The most disturbing element of the story is Catherine’s mental illness, which she herself links to her jealousy of David’s writing ability. She also begins to hold her money over him. His writing is hers, she claims, because he wrote it on her dime. This hit me hard as a 1950s female-character trope. It’s reminiscent of Mildred Pierce, a great book by James Cain, but one that’s also horrendously depressing in terms of limiting female sexuality and power. Mildred Pierce is a self-made older woman who takes an aristocratic lover on hard times, and she begins passing him money so he can support himself, and in doing so, unmans him. Because of her support, it’s presented as her own fault when he begins a relationship with her daughter. The greatest sin for a woman is not to have lesbian sex against her husband’s wishes (like Catherine) or obtain his dubious consent to feminize him and penetrate him (like Catherine)… it’s to flaunt her money. Her public power. That’s the truly unforgivable seizure of masculinity. Sigh.

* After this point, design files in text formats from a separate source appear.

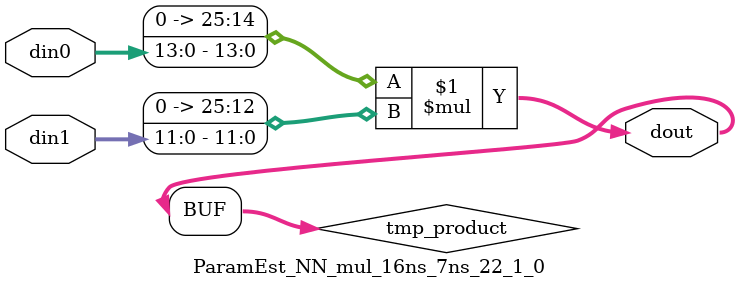
<source format=v>

`timescale 1 ns / 1 ps

  module ParamEst_NN_mul_16ns_7ns_22_1_0(din0, din1, dout);
parameter ID = 1;
parameter NUM_STAGE = 0;
parameter din0_WIDTH = 14;
parameter din1_WIDTH = 12;
parameter dout_WIDTH = 26;

input [din0_WIDTH - 1 : 0] din0; 
input [din1_WIDTH - 1 : 0] din1; 
output [dout_WIDTH - 1 : 0] dout;

wire signed [dout_WIDTH - 1 : 0] tmp_product;










assign tmp_product = $signed({1'b0, din0}) * $signed({1'b0, din1});











assign dout = tmp_product;







endmodule

</source>
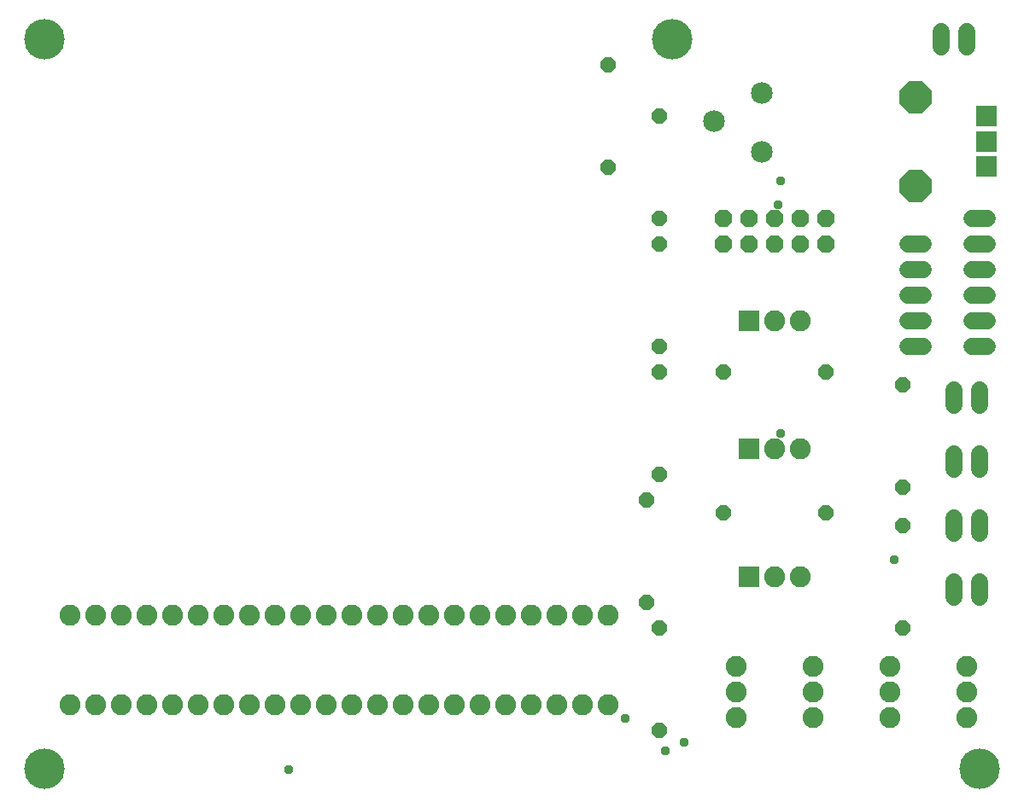
<source format=gbr>
G04 EAGLE Gerber RS-274X export*
G75*
%MOMM*%
%FSLAX34Y34*%
%LPD*%
%INSoldermask Top*%
%IPPOS*%
%AMOC8*
5,1,8,0,0,1.08239X$1,22.5*%
G01*
%ADD10C,4.013200*%
%ADD11C,1.727200*%
%ADD12C,2.082800*%
%ADD13P,1.869504X8X202.500000*%
%ADD14R,2.082800X2.082800*%
%ADD15P,3.467112X8X22.500000*%
%ADD16C,2.153200*%
%ADD17P,1.649562X8X112.500000*%
%ADD18P,1.649562X8X202.500000*%
%ADD19P,1.649562X8X292.500000*%
%ADD20P,1.649562X8X22.500000*%
%ADD21C,0.959600*%


D10*
X38100Y38100D03*
X965200Y38100D03*
X38100Y762000D03*
X660400Y762000D03*
D11*
X939800Y223520D02*
X939800Y208280D01*
X965200Y208280D02*
X965200Y223520D01*
X939800Y271780D02*
X939800Y287020D01*
X965200Y287020D02*
X965200Y271780D01*
X939800Y335280D02*
X939800Y350520D01*
X965200Y350520D02*
X965200Y335280D01*
X939800Y398780D02*
X939800Y414020D01*
X965200Y414020D02*
X965200Y398780D01*
D12*
X63500Y101600D03*
X88900Y101600D03*
X114300Y101600D03*
X139700Y101600D03*
X165100Y101600D03*
X190500Y101600D03*
X215900Y101600D03*
X241300Y101600D03*
X266700Y101600D03*
X292100Y101600D03*
X317500Y101600D03*
X342900Y101600D03*
X368300Y101600D03*
X393700Y101600D03*
X419100Y101600D03*
X444500Y101600D03*
X469900Y101600D03*
X495300Y101600D03*
X520700Y101600D03*
X546100Y101600D03*
X571500Y101600D03*
X596900Y101600D03*
X952500Y88900D03*
X952500Y114300D03*
X952500Y139700D03*
X876300Y88900D03*
X876300Y114300D03*
X876300Y139700D03*
X800100Y88900D03*
X800100Y114300D03*
X800100Y139700D03*
X723900Y88900D03*
X723900Y114300D03*
X723900Y139700D03*
X63500Y190500D03*
X88900Y190500D03*
X114300Y190500D03*
X139700Y190500D03*
X165100Y190500D03*
X190500Y190500D03*
X215900Y190500D03*
X241300Y190500D03*
X266700Y190500D03*
X292100Y190500D03*
X317500Y190500D03*
X342900Y190500D03*
X368300Y190500D03*
X393700Y190500D03*
X419100Y190500D03*
X444500Y190500D03*
X469900Y190500D03*
X495300Y190500D03*
X520700Y190500D03*
X546100Y190500D03*
X571500Y190500D03*
X596900Y190500D03*
D11*
X957580Y457200D02*
X972820Y457200D01*
X972820Y482600D02*
X957580Y482600D01*
X957580Y508000D02*
X972820Y508000D01*
X972820Y533400D02*
X957580Y533400D01*
X957580Y558800D02*
X972820Y558800D01*
X972820Y584200D02*
X957580Y584200D01*
X909320Y457200D02*
X894080Y457200D01*
X894080Y482600D02*
X909320Y482600D01*
X909320Y508000D02*
X894080Y508000D01*
X894080Y533400D02*
X909320Y533400D01*
X909320Y558800D02*
X894080Y558800D01*
D13*
X812800Y584200D03*
X812800Y558800D03*
X787400Y584200D03*
X787400Y558800D03*
X762000Y584200D03*
X762000Y558800D03*
X736600Y584200D03*
X736600Y558800D03*
X711200Y584200D03*
X711200Y558800D03*
D14*
X971700Y635400D03*
X971700Y660400D03*
X971700Y685400D03*
D15*
X901700Y616400D03*
X901700Y704400D03*
D11*
X952500Y754380D02*
X952500Y769620D01*
X927100Y769620D02*
X927100Y754380D01*
D14*
X736600Y228600D03*
D12*
X762000Y228600D03*
X787400Y228600D03*
D14*
X736600Y482600D03*
D12*
X762000Y482600D03*
X787400Y482600D03*
D14*
X736600Y355600D03*
D12*
X762000Y355600D03*
X787400Y355600D03*
D16*
X749300Y650400D03*
X749300Y708400D03*
X701300Y680400D03*
D17*
X647700Y76200D03*
X647700Y177800D03*
X635000Y203200D03*
X635000Y304800D03*
X647700Y330200D03*
X647700Y431800D03*
D18*
X812800Y431800D03*
X711200Y431800D03*
D17*
X647700Y457200D03*
X647700Y558800D03*
X889000Y177800D03*
X889000Y279400D03*
X647700Y584200D03*
X647700Y685800D03*
X889000Y317500D03*
X889000Y419100D03*
D19*
X596900Y736600D03*
X596900Y635000D03*
D20*
X711200Y292100D03*
X812800Y292100D03*
D21*
X768096Y370713D03*
X653415Y56007D03*
X613410Y88011D03*
X768096Y621411D03*
X280035Y37338D03*
X672084Y64008D03*
X880110Y245364D03*
X765429Y597408D03*
M02*

</source>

But like I said, because of the style and because of the lack of a real ending, it’s possible to work around this, and to read the book as amazingly innovative for its time, and even for our time. If I wrote my own ending for the book, Catherine would take responsibility for her mental illness, come back to David and apologize for mistreating him and Marita. He’d stop acting so petulantly passive-aggressive and would embrace his inner sissy. And then Marita would actually develop a personality, instead of being a mouthpiece for whatever random psychosexual dynamic Hemingway rolled the dice for. They’d have an awesome jetsetting three-way relationship in which David would write anachronistically feminist erotica with Catherine’s financial support while Marita served them martinis, but then they’d all die of skin cancer because of their near-religious devotion to tanning (seriously, the tanning stuff freaked me out, I kept wanting to yell YOU PEOPLE ARE TOO WHITE FOR THAT OMG SPF MELANOMA at them).
The metafictional stuff in this book is also amazing. The way that David mirrors Hemingway, or is an eroticized wish-fulfillment feminized stand-in for Hemingway… I’m not really into psychologizing writers, but this narrative absolutely invites it, because Hemingway was always sort of a rock star kind of writer, playing on his public persona, and this is almost like him writing RPF of himself.
At one point in the book, David tells himself about writing, “If you don’t finish, nothing is worth a damn.” That’s so meta it hurts. Hemingway never finished it. It’s still damn good.
“You know, I liked the book. Has it done well?”
“It’s done pretty well.”
“It moved me very deeply,” the Colonel said. “You’re a deceptive son of a bitch.”
So thank you for writing this, you deceptive son of a bitch, even if you never finished it. I tip my hat in the direction of your grave.